### Quoted passage
As implied in the formula, the James-Stein estimates are substantially shrunken towards the grand mean, y_bar. To get a sense of which estimate is better, we can subtract the estimate from theta, the end of the season batting average.

baseball <-
  baseball %>% 
  mutate(y_error = theta - y,
         z_error = theta - z)

Since y_error and y_error are error distributions, we prefer values to be as close to zero as possible. Let’s take a look.

baseball %>% 
  pivot_longer(y_error:z_error) %>% 
  
  ggplot(aes(x = value, y = name)) +
  geom_vline(xintercept = 0, linetype = 2,
             color = "white") +
  stat_halfeye(point_interval = median_qi, .width = .5,
               color = navy_blue, fill = alpha(nw_green, 2/3),
               height = 2.5) +
  labs(x = NULL, y = NULL) +
  coord_cartesian(ylim = c(1.25, 4))

The James-Stein errors (i.e., z_error) are more concentrated toward zero. In the paper, we read: “One method of evaluating the two estimates is by simply counting their successes and failures. For 16 of the 18 players the James-Stein estimator $z$ is closer than the observed average $y$ to the ‘true,’ or seasonal, average $\theta$” (pp. 119–121). We can compute that with a little ifelse().

baseball %>% 
  transmute(closer_to_theta = ifelse(abs(y_error) - abs(z_error) == 0, "equal",
                                     ifelse(abs(y_error) - abs(z_error) > 0, "z", "y"))) %>% 
  count(closer_to_theta)

## # A tibble: 2 × 2
##   closer_to_theta     n
##   <chr>           <int>
## 1 y                   2
## 2 z                  16

A more quantitative way of comparing the two techniques is through the total squared error of estimation… The observed averages $y$ have a total squared error of .077, whereas the squared error of the James-Stein estimators is only .022. By this comparison, then, Stein’s method is 3.5 times as accurate. ( Efron & Morris, 1977, p. 121)

baseball %>% 
  pivot_longer(y_error:z_error) %>% 
  group_by(name) %>% 
  summarise(total_squared_error = sum(value * value))

### Task list
(1) In the James-Stein passage, for how many of the 18 players is the James-Stein estimator closer to the seasonal average than the observed average?
(2) Recast the paragraph of the James-Stein passage that begins "A more quantitative way of comparing" as a short bulleted list that keeps its main facts.
(3) Carry on the James-Stein passage from the point where it stops.

### Data

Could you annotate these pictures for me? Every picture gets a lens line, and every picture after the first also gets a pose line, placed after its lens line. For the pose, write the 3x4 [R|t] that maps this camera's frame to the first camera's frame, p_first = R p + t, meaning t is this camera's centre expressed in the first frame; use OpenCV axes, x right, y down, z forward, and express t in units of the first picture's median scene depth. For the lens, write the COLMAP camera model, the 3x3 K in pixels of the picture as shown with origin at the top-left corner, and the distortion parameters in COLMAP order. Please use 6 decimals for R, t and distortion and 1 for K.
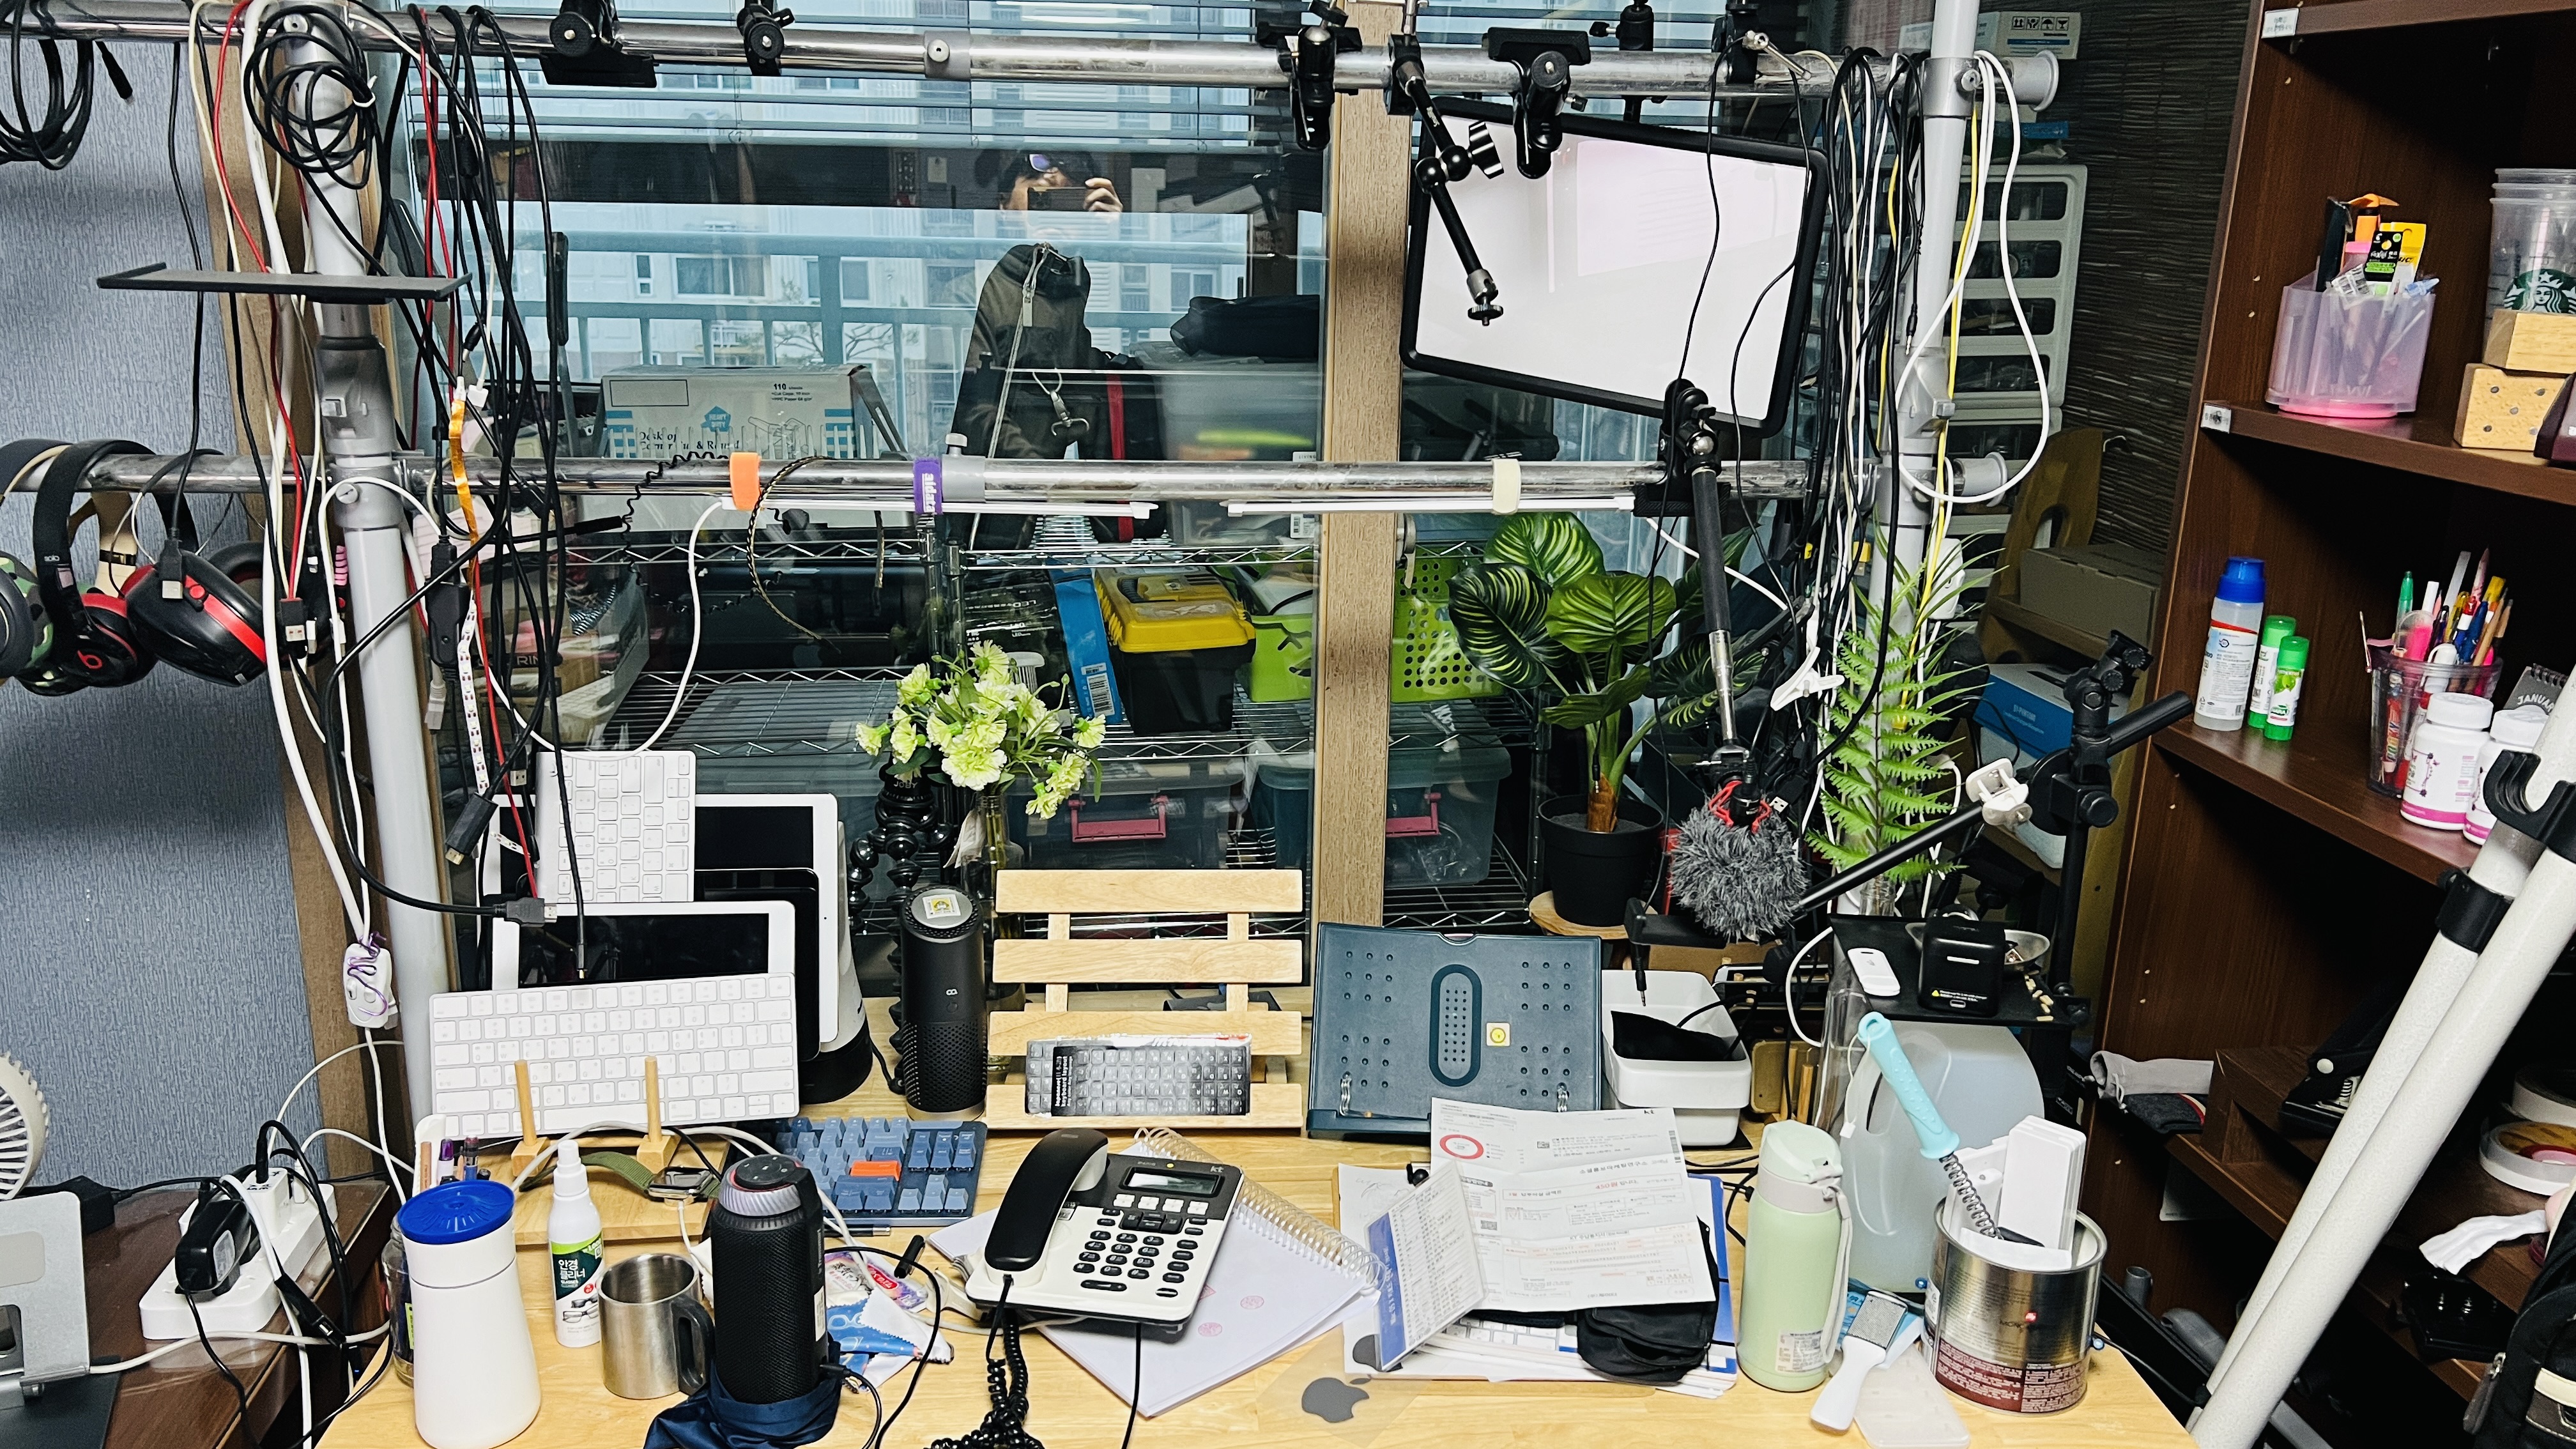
lens RADIAL K [[1929.8, 0, 1274.6], [0, 1929.8, 752.4], [0, 0, 1]] dist [0.039816, -0.052876]
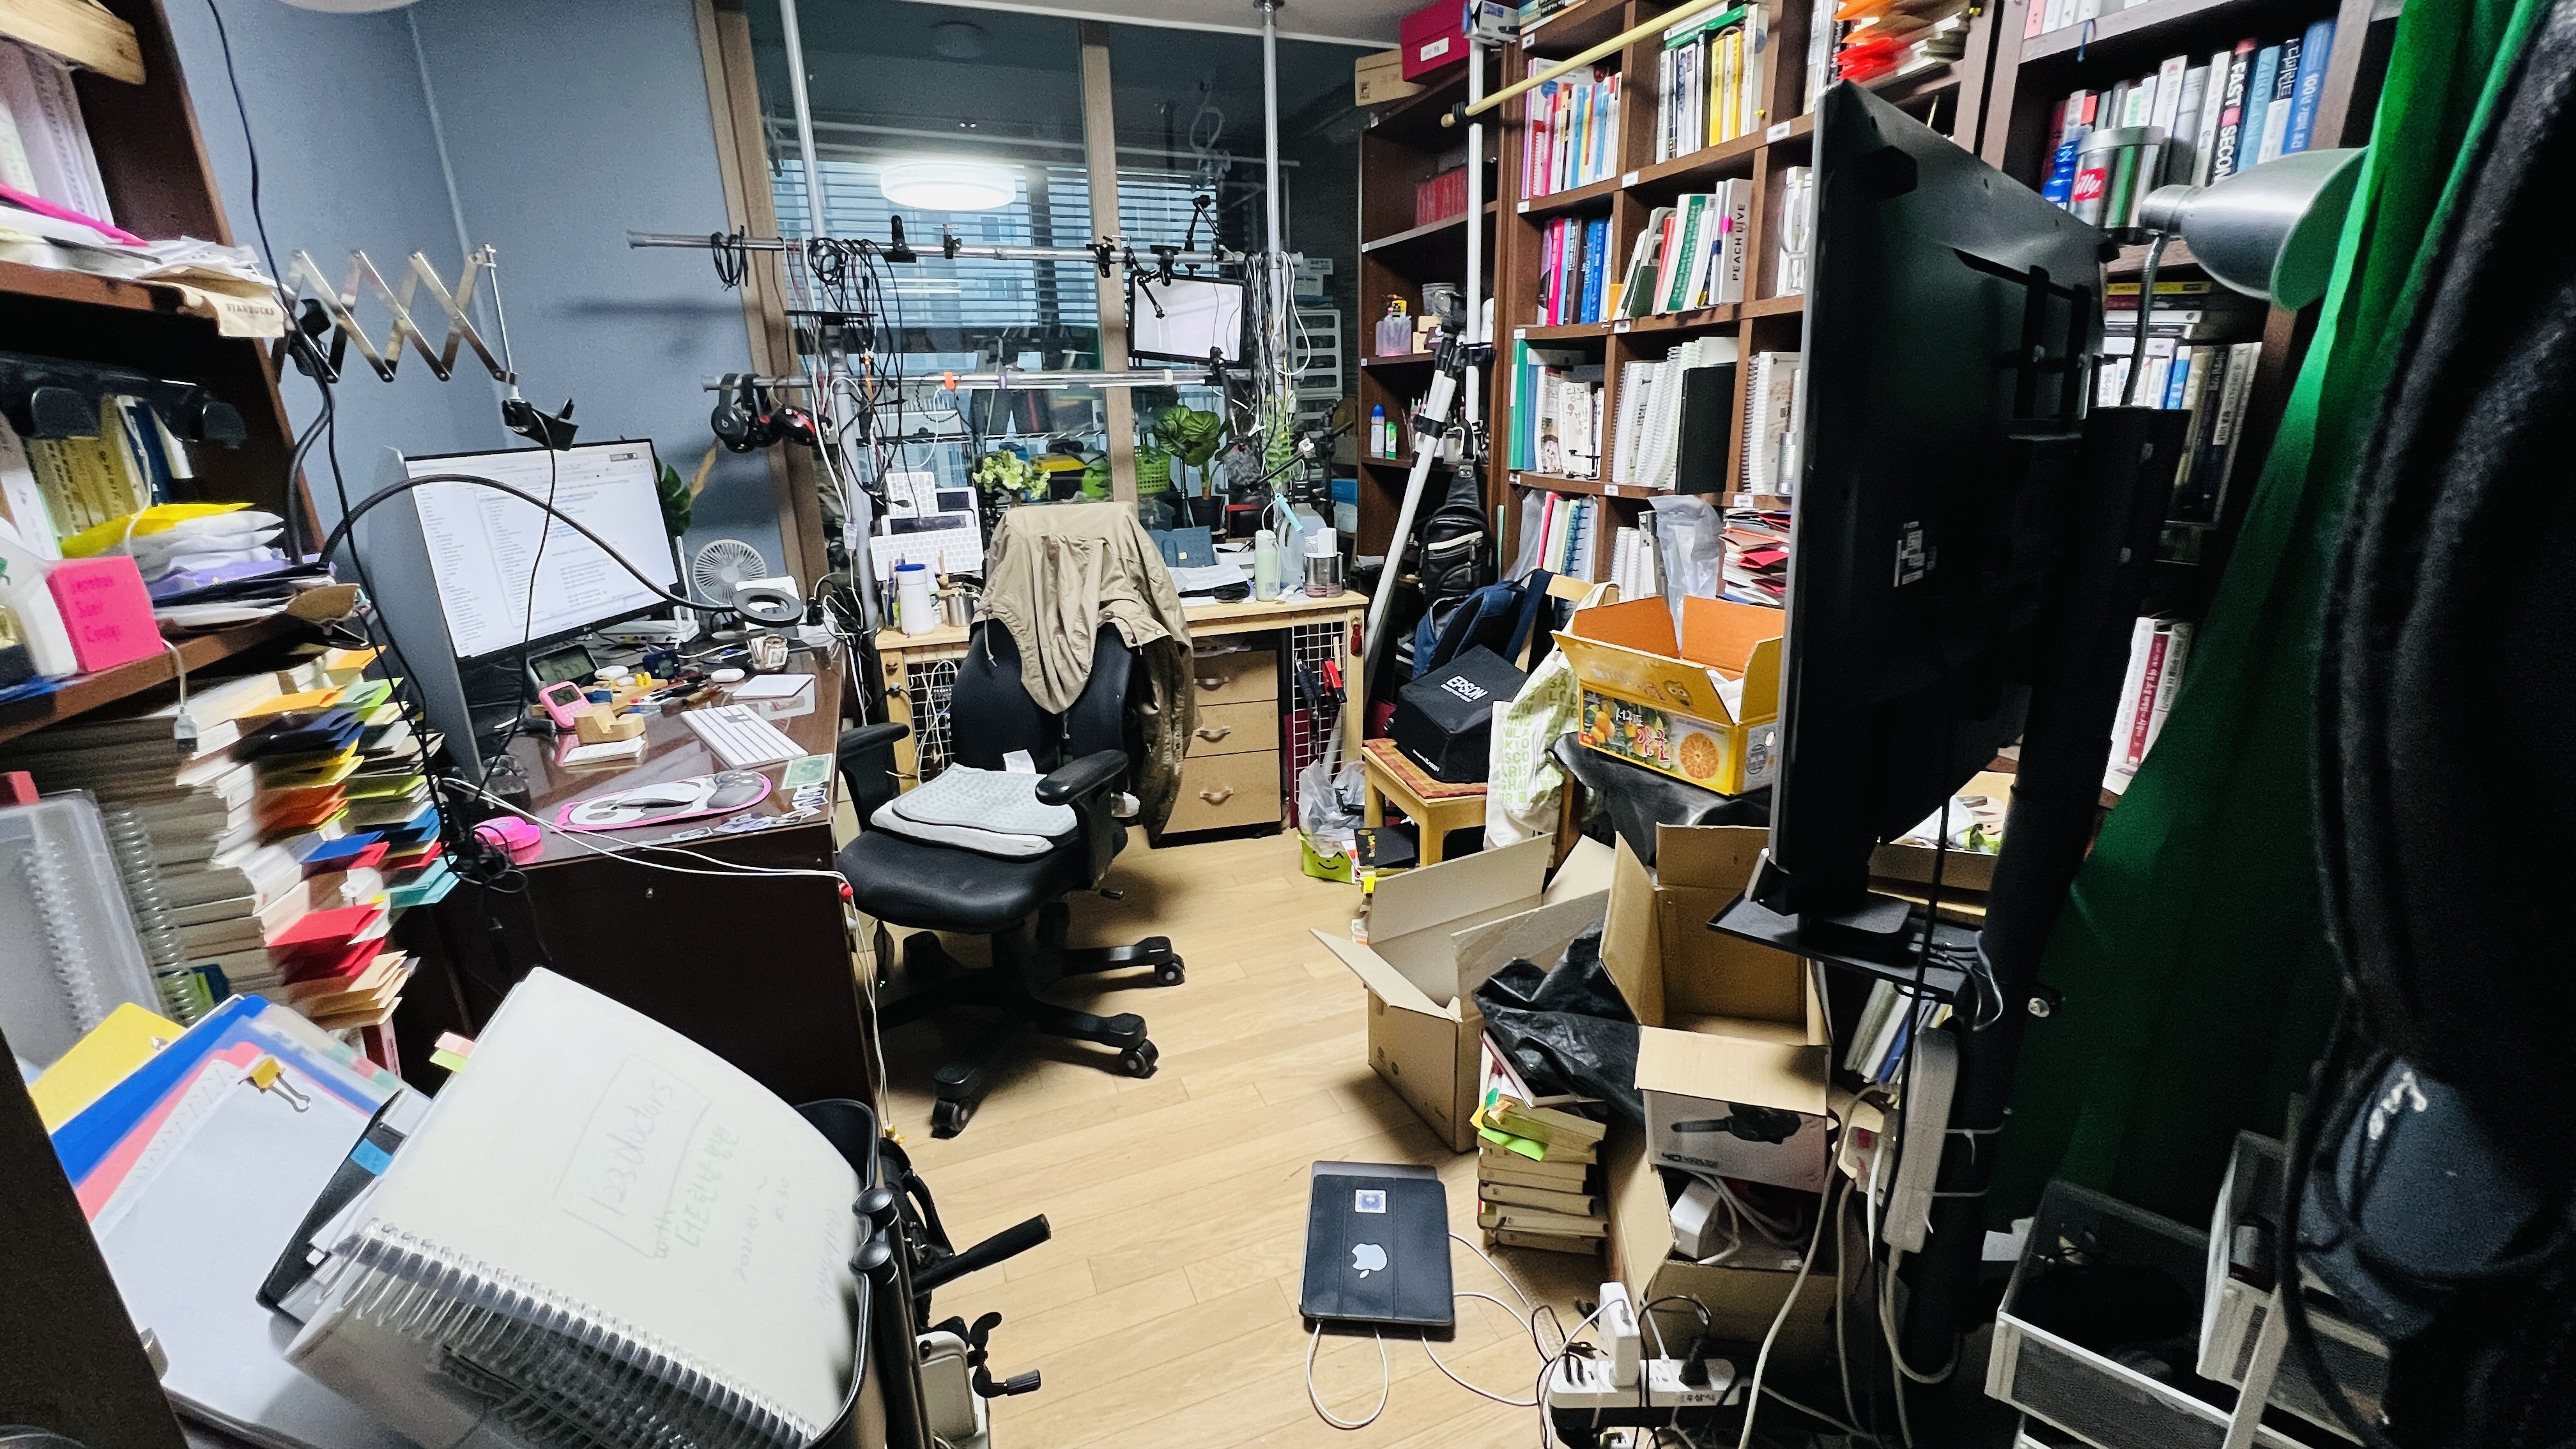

### Exercise results
(1) 16 of the 18 players.

(2)
- The two techniques can be compared quantitatively through the total squared error of estimation.
- The observed averages y have a total squared error of .077.
- The James-Stein estimators have a squared error of only .022.
- By this comparison, Stein's method is 3.5 times as accurate (Efron & Morris, 1977, p. 121).

(3)
## # A tibble: 2 × 2
##   name    total_squared_error
##   <chr>                 <dbl>
## 1 y_error              0.0755
## 2 z_error              0.0214

We can get the 3.5 value with simple division.

0.07548795 / 0.02137602

## [1] 3.531431

So it does indeed turn out that shrinking each player’s initial estimate toward the grand mean of those initial estimates does a better job of predicting their end-of-the-season batting averages than using their individual batting averages. To get a sense of what this looks like, let’s make our own version of the figure on page 121.

bind_rows(
  baseball %>% 
    select(y, z, theta, player) %>% 
    gather(key, value, -player) %>% 
    mutate(time = ifelse(key == "theta", "theta", "estimate")),
  baseball %>% 
    select(player, theta) %>% 
    rename(value = theta) %>% 
    mutate(key  = "theta", 
           time = "theta")
) %>% 
  mutate(facet = rep(c("estimate = y", "estimate = z"), each = n() / 4) %>% rep(., times = 2)) %>% 
  
  ggplot(aes(x = time, y = value, group = player)) +
  geom_hline(yintercept = 0.2654321, linetype = 2,
             color = "white") +
  geom_line(alpha = 1/2,
            color = nw_green) +
  geom_point(alpha = 1/2,
             color = navy_blue) +
  labs(x = NULL,
       y = "batting average") +
  theme(axis.ticks.x = element_blank()) +
  facet_wrap(~facet)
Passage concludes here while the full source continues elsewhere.